The present invention relates to the transmission of messages on a digital network and, more particularly, to a method of multiplexing buffer space between the messages of backlogged flows at the output port of a switch.
The present invention addresses the problem of sharing buffer space between backlogged flows that pass through a link. Since the traffic of the flows may be bursty, the link is occasionally congested, and backlogged messages are queued up. The standard approach of storing the backlogged messages in a single queue is problematic, as it might lead to unfairness between the flows and jitter amplification within a flow. A common approach to resolve these problems is to maintain a queue for each flow and serve the queues in a Round-Robin manner. See, for example, John Nagle, "On packet switches with infinite storage", IEEE/ACM Transactions on Communication, 35(4): 435-438, April 1987 and S. Keshav, "A control-theoretic approach to flow control", in Proc. SIGCOMM, pp. 3-16, September 1991. This solves the fairness and jitter problems, but introduces a new problem, that of memory management.
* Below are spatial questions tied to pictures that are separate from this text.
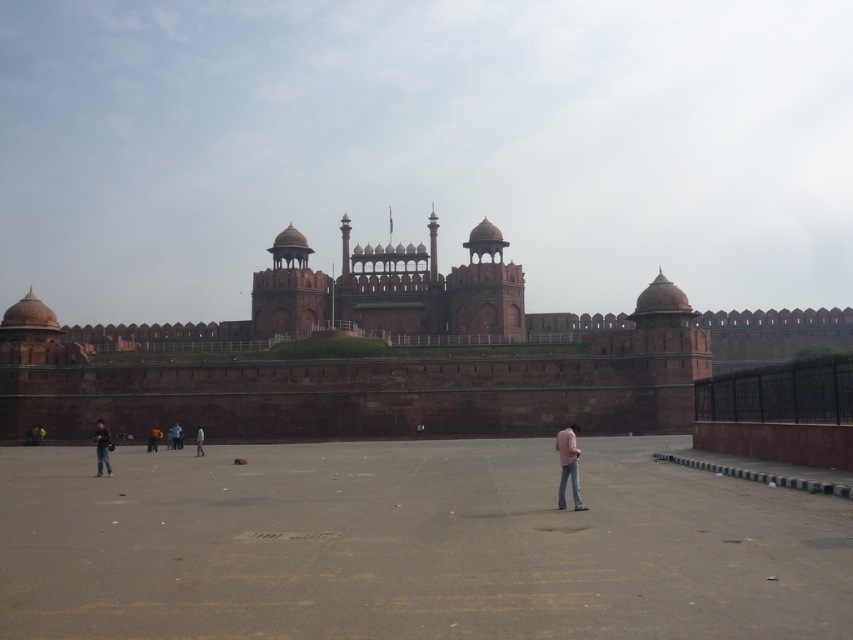
You are a photographer planning to take a photo of the fort. You notice a pink fabric at center and dark blue jeans at lower left in the foreground. Which object should you adjust to ensure the fort remains the main focus of the photo?

The pink fabric at center is positioned over dark blue jeans at lower left, so adjusting the pink fabric at center would help keep the fort as the main focus since it is closer to the camera and might be obscuring the view.

You are a photographer planning to take a photo of the fort. You notice a pink fabric at center and dark blue jeans at lower left in the scene. Which object should you focus on if you want to capture something that appears taller in the frame?

The pink fabric at center is taller than the dark blue jeans at lower left, so you should focus on the pink fabric at center to capture a taller object in the frame.

You are standing in the open paved area in front of the fort. You see a point marked at coordinates (392, 358). What object is located at that point?

The point at coordinates (392, 358) corresponds to the red stone palace at center.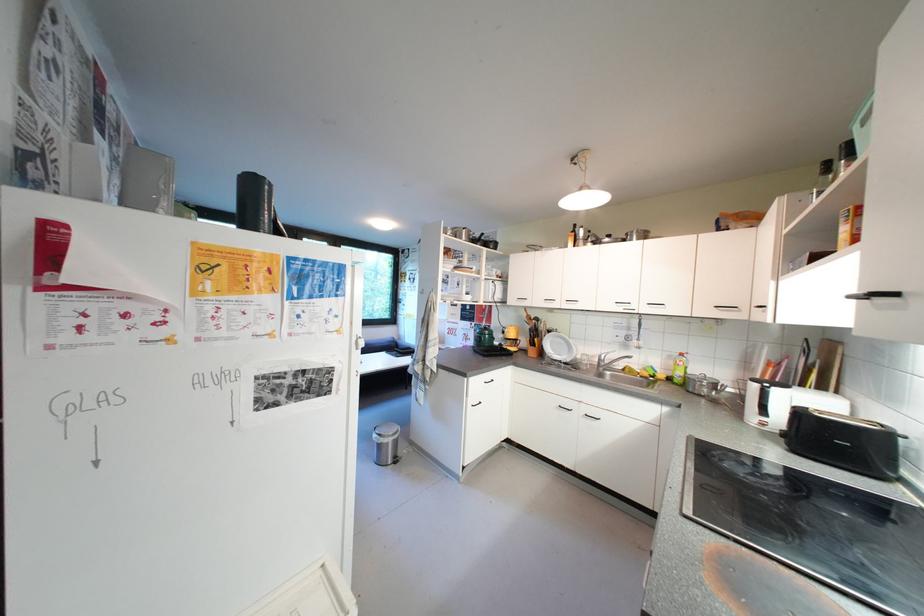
Two basic approaches for this memory management are common, a static approach and a dynamic approach. In the static approach a queue is dedicated to each active flow while in the dynamic approach a linked-list is assigned to each flow. The former is inefficient in the usage of space but better suited for hardware implementation, while the latter is optimal in the usage of space but requires sophisticated hardware.
There is thus a widely recognized need for, and it would be highly advantageous to have, a method of memory management in flow control that combines the spatial efficiency of the dynamic approach with the relatively simple hardware of the static approach.